Bundesjustizministerium reagiert auf Protestaktion und
Muster-Briefe von internetrecht-rostock.de: Muster soll Verbraucher zwar
informieren, eine notwendige rechtliche Beratung des Käufers jedoch „nicht
entbehrlich machen“
FDP-Fraktion bei der Bundesregierung nach
Das
Bundesjustizministerium (BMJ) plant auf
Grund der erheblichen rechtlichen Unsicherheiten und der Abmahnwellen eine neue
Widerrufsbelehrung. Nach dem aktuell vorliegenden Entwurf wird es jedoch
keine Rechtssicherheit geben. Zudem ist eine 4-seitige Belehrung mit kryptischen
Gesetzeszitaten nicht geeignet, den Verbraucher entsprechend zu informieren.
Wir hatten daher unter dem Motto "Abmahnsicher
jetzt!" auf unserer Seite Muster-Briefe für eBay-Händler und Internethändler zur
Verfügung gestellt, um darauf zu drängen, eine rechtssichere
Muster-Belehrung zu erhalten.
Nunmehr
liegt uns eine Stellungnahme
des Bundesjustizministeriums vor, die zu unserer Kritik und den Argumenten in
den Muster-Briefen Stellung nimmt.
Die
Stellungnahme lässt nichts Gutes erwarten:
Widerrufsbelehrung als
Gesetz
Es
wird zwar eingeräumt, dass die Rechtssicherheit tatsächlich nur durch ein
formelles Gesetz zur Muster-Belehrung erreichbar ist. Hoffnung ergibt sich
daraus, dass dieses gegenwärtig im Bundesjustizministerium auch erarbeitet wird.
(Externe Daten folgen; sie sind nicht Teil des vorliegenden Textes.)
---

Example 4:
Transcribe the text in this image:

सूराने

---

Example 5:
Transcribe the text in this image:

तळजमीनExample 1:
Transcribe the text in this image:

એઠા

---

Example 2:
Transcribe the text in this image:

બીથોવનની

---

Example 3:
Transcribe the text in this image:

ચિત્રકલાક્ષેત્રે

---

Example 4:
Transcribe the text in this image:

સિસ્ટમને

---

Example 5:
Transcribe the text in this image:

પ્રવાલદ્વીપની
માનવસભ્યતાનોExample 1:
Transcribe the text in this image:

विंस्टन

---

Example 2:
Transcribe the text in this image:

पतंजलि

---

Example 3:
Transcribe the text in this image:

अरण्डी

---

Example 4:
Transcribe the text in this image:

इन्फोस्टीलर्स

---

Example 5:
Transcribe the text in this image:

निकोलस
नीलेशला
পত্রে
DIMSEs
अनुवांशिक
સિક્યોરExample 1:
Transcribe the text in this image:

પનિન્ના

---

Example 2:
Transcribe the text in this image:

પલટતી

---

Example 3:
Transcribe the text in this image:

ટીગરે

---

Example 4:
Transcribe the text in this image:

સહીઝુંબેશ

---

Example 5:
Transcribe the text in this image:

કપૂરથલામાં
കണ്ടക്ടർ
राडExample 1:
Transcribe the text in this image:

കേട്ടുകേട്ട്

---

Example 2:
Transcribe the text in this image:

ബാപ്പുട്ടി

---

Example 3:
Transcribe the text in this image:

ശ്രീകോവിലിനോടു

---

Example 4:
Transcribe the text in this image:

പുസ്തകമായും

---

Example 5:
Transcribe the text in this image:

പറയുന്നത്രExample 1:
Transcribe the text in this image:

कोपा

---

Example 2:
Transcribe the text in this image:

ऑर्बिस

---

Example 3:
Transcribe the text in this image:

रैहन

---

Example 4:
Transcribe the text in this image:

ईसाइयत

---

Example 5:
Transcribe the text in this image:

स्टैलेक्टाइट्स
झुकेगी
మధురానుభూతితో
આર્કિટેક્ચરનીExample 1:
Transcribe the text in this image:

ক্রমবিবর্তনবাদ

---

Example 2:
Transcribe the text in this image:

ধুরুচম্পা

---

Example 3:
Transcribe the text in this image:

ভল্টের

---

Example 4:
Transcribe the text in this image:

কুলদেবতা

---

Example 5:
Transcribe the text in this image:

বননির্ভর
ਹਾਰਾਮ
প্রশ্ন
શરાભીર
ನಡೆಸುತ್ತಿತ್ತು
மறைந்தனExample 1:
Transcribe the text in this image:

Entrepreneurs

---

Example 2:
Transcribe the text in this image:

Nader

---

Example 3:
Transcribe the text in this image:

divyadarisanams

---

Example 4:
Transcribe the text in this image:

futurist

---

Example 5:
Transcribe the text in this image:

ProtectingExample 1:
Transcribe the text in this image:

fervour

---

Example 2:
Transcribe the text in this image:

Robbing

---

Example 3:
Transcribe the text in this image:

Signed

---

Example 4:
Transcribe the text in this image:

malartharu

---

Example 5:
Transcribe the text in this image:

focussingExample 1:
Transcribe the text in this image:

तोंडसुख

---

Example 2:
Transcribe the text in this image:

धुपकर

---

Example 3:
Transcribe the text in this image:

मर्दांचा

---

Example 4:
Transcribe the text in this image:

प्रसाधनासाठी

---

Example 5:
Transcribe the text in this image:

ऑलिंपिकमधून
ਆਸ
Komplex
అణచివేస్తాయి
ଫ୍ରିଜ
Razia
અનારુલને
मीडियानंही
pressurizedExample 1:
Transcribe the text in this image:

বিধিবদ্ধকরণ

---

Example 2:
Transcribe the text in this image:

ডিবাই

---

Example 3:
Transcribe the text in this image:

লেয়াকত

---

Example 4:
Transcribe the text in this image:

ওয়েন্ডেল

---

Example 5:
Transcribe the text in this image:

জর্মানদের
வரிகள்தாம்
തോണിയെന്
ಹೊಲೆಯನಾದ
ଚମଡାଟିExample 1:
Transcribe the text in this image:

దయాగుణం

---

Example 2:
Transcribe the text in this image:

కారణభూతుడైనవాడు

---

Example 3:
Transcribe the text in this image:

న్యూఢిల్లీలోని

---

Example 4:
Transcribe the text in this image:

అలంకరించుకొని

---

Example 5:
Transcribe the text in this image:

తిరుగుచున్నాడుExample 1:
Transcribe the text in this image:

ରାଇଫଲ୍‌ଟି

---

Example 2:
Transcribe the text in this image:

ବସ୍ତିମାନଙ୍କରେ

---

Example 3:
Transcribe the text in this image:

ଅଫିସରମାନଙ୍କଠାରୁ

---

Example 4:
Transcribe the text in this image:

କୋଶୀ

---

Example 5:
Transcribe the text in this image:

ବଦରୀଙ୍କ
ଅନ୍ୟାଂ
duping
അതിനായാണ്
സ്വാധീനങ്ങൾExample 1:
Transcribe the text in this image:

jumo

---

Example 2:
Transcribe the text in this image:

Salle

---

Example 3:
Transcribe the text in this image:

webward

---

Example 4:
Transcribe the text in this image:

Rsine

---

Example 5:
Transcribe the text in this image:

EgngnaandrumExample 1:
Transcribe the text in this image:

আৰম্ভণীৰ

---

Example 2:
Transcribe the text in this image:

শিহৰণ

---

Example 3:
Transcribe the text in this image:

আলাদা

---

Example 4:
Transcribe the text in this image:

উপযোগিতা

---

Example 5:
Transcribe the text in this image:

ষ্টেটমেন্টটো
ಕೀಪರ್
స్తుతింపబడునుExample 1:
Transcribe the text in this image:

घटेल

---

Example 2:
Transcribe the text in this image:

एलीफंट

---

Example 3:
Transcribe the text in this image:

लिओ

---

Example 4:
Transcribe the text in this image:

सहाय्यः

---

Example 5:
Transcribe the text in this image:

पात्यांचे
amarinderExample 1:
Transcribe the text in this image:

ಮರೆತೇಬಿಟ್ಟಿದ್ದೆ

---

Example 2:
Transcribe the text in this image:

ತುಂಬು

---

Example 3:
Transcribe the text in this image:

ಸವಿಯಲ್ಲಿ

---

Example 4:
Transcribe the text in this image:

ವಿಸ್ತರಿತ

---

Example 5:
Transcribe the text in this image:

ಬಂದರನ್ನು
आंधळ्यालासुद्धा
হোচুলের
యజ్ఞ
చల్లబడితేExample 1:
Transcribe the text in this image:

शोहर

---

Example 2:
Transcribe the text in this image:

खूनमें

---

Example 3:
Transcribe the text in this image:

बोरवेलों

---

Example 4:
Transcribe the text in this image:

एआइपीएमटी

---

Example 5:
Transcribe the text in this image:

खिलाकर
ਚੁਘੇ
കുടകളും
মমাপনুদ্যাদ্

Die Neufassung der Muster-Belehrung als Teil der
BGB-Informationspflichtenverordnung wird im BMJ lediglich als Zwischenschritt
auf einem Weg zum Muster mit Gesetzesrang angesehen. Man hofft hierdurch,
Abmahnungen kurzfristig die Grundlage zu entziehen. In der Praxis wird jedoch
das Gegenteil der Fall sein:
Sollte
die Belehrung in der jetzigen Form tatsächlich kommen, gibt es ganz neue
Baustellen, auf die sich die Abmahner unverzüglich stürzen werden. Eine einfache
Abänderung der Widerrufsbelehrung mit einem neuen Muster, dieses ist zurzeit
noch nicht verabschiedet, hätte zudem bei der Masse der Abgemahnten zur Folge,
dass diese ggf. gegen Unterlassungserklärungen verstoßen würden. Hier müsste
erst einmal überprüft werden, was zu veranlassen ist, um anhand des neuen
Musters nicht gegen alte Unterlassungserklärungen zu verstoßen. Da
Gesetzgebungsverfahren auch nicht so lange dauern und zudem ein entsprechendes
Muster für eine Widerrufsbelehrung mit einer Anpassung nach der aktuellen
Rechtsprechung zurzeit einen relativ rechtssicheren Weg darstellt, ist nicht
nachzuvollziehen, weshalb der Internethandel wieder in rechtliche Unsicherheiten
gestürzt werden soll.
4 Seiten werden bleiben
Hinsichtlich
der Frage, dass durch umfangreiche Zitate aus dem Gesetz die neue
Muster-Belehrung auf 4 Seiten aufgebläht wird, wird auf die angebliche
Erforderlichkeit nach der Rechtsprechung des Bundesgerichtshofes hingewiesen.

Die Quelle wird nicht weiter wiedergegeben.